Opinion
No. 48182.
June 30, 1966.
APPEAL FROM NINETEENTH JUDICIAL DISTRICT COURT, PARISH OF EAST BATON ROUGE, STATE OF LOUISIANA, HONORABLE FRED A. BLANCHE, JR., J.
Jack P.F. Gremillion, Atty. Gen., Harry Fuller, 2nd Asst. Atty. Gen., Willie D. Maynor, Special Counsel to the Atty. Gen., William O. Bonin, Ray F. Mestayer, Knowles M. Tucker, New Iberia, for defendants-appellants.
Domengeaux Wright, James Domengeaux, Lafayette, Kleinpeter Barnett, Robert L. Kleinpeter, Baton Rouge, for plaintiffs-appellees.
ON MOTION TO DISMISS.
The eleven plaintiffs herein, who are residents of the Parish of Lafayette, instituted this proceeding to enjoin the State Board of Education and its individual members from carrying out a resolution of such board which approved the establishment in New Iberia (Iberia Parish) of an educational center or branch of the University of Southwestern Louisiana (located in Lafayette Parish).
The district court held that the resolution of the board contravened Article IV, Section 14 of the Constitution of Louisiana which prohibits the establishment of an educational institution except on the approving vote of two-thirds of the members of each house of the Legislature (this was not obtained). Accordingly the court issued a permanent injunction as prayed for.
Thereafter the defendants perfected an appeal to this court.
The case is presently before us on plaintiffs' motion to dismiss the appeal, it being alleged therein that this court lacks appellate jurisdiction of the matter.
A determination of the issue presented by the motion depends on the interpretation to be placed on the following pertinent, underscored, portion of Article VII, Section 10 of the Louisiana Constitution (as amended): "The following cases only shall be appealable to the Supreme Court:
"(1) * * *
"(2) Cases in which an ordinance of a parish, municipal corporation, board or subdivision of the state, or a law of this state has been declared unconstitutional." (Italics ours.)
Movers urge that the "resolution" of the State Board of Education, which has been declared unconstitutional herein, is not an "ordinance" and, hence, this court is not vested with jurisdiction of the appeal.
Several cases in our jurisprudence have been cited by the respective litigants concerning the meaning of the term "ordinance" but none is precisely in point, an interpretation by our courts of the constitutional provision in question not having been required previously.
However, we did point out in Chapman et al. v.

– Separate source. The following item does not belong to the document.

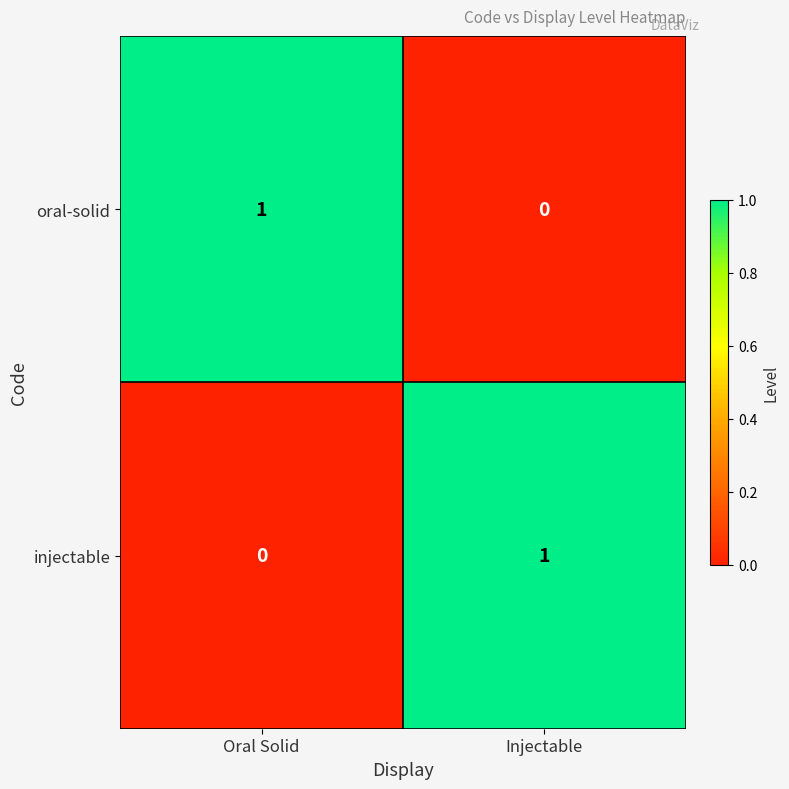

Is it true that oral-solid equals 0 at Injectable?

True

Bordelon, 242 La. 637, 138 So.2d 1 that "Generally the word `ordinance' is understood to mean a legislative act of a municipality, * * *. This is not necessarily so in all cases, however, for * * * `ordinance' is often used as a generic term which encompasses all of the acts of a municipal board or council whether administrative or legislative in nature. * * * Thus it will be seen that the word `ordinance' can have a very broad or quite a narrow meaning; that it can refer to all of the legislative enactments of a municipality, such as motions, resolutions, decrees, laws, etc., or can simply mean a permanent rule of action commonly known as a law." (While the author of this opinion dissented from the conclusion reached by the majority in Chapman v. Bordelon, supra, his dissent was not because of a disapproval of the observations of the majority opinion just quoted. Rather, it was due to his view that a consideration of all of the provisions of the statute there being interpreted would disclose an intent that the term "ordinance" was to be used in its narrow sense.)

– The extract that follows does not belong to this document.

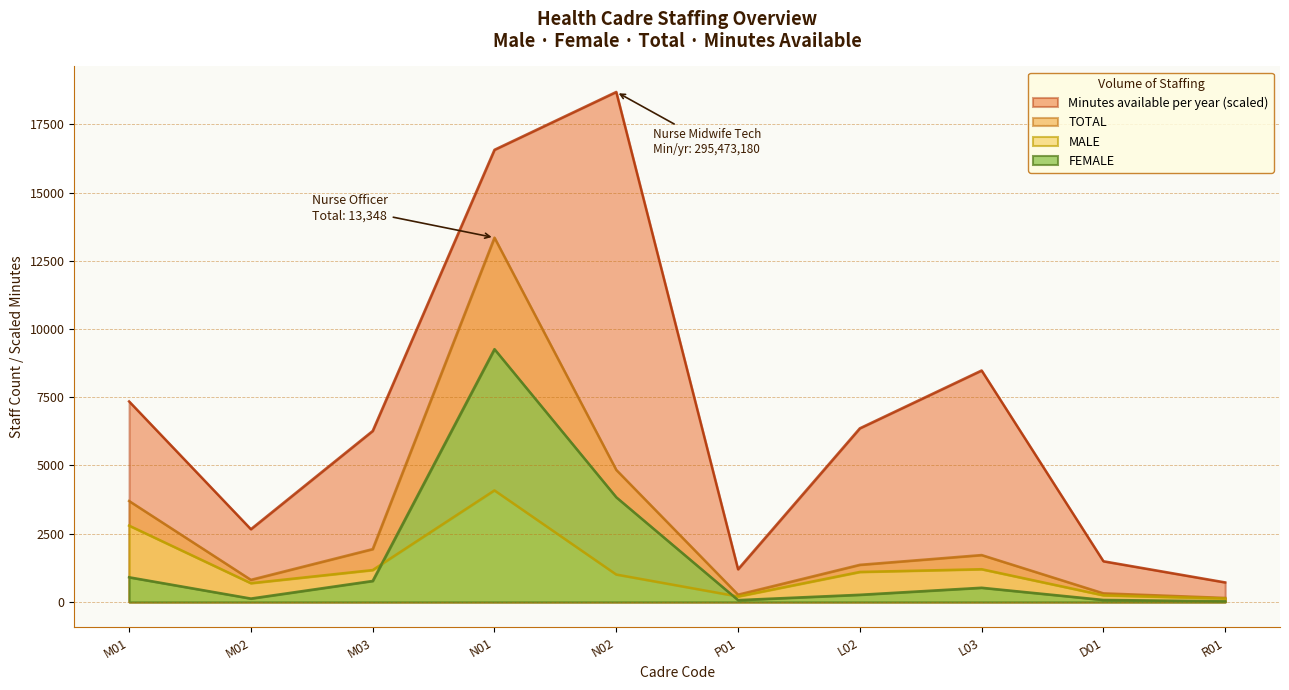

After their last crossing, which series has the higher values: FEMALE or MALE?

MALE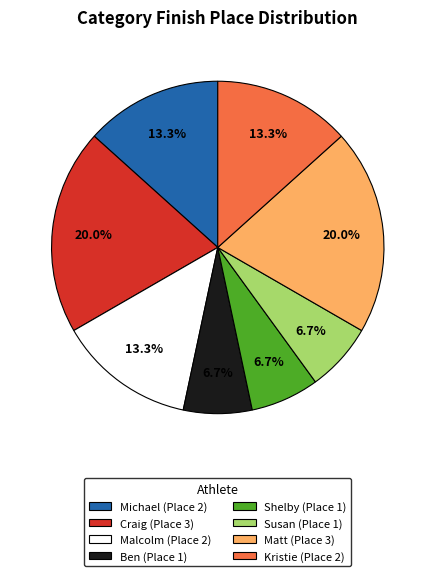

True or false: Susan accounts for 7% of the total.

True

In McQuillian, The Law of Municipal Corporations, Volume 5, Section 15.08, pages 71-73 it is said: "Sometimes, however, the word `ordinance' is used interchangeably with the words `by-laws', resolutions', `regulations', `orders', etc." And further: "`Resolution' is said to be only a less solemn or less usual form of an ordinance. `It is an ordinance still if it is anything intended to regulate any of the affairs of the corporation,' and if it is in substance and effect an ordinance. While there are in some instances and for some purposes, fundamental distinctions between a resolution and an ordinance, there is no such broad distinction between a resolution and other acts of an administrative or quasi-legislative board. Almost any one of these acts not required to be ordinance may be in the form of a resolution."
In our opinion the term "ordinance", as it appears in the aforequoted constitutional provision regulating our appellate jurisdiction with respect to a board of this state, is used in its broad and general sense, rather than in a restricted one; and that it refers to and includes "resolutions" of a state board. Our primary reason for this conclusion is that we know of no way in which such a board acts and functions except by resolutions. Should we apply the narrow meaning to the term "ordinance" herein we would render the constitutional provision meaningless with respect to boards and other subdivisions of the state which act only through and by resolutions.
For the reasons assigned the motion to dismiss the appeal is denied.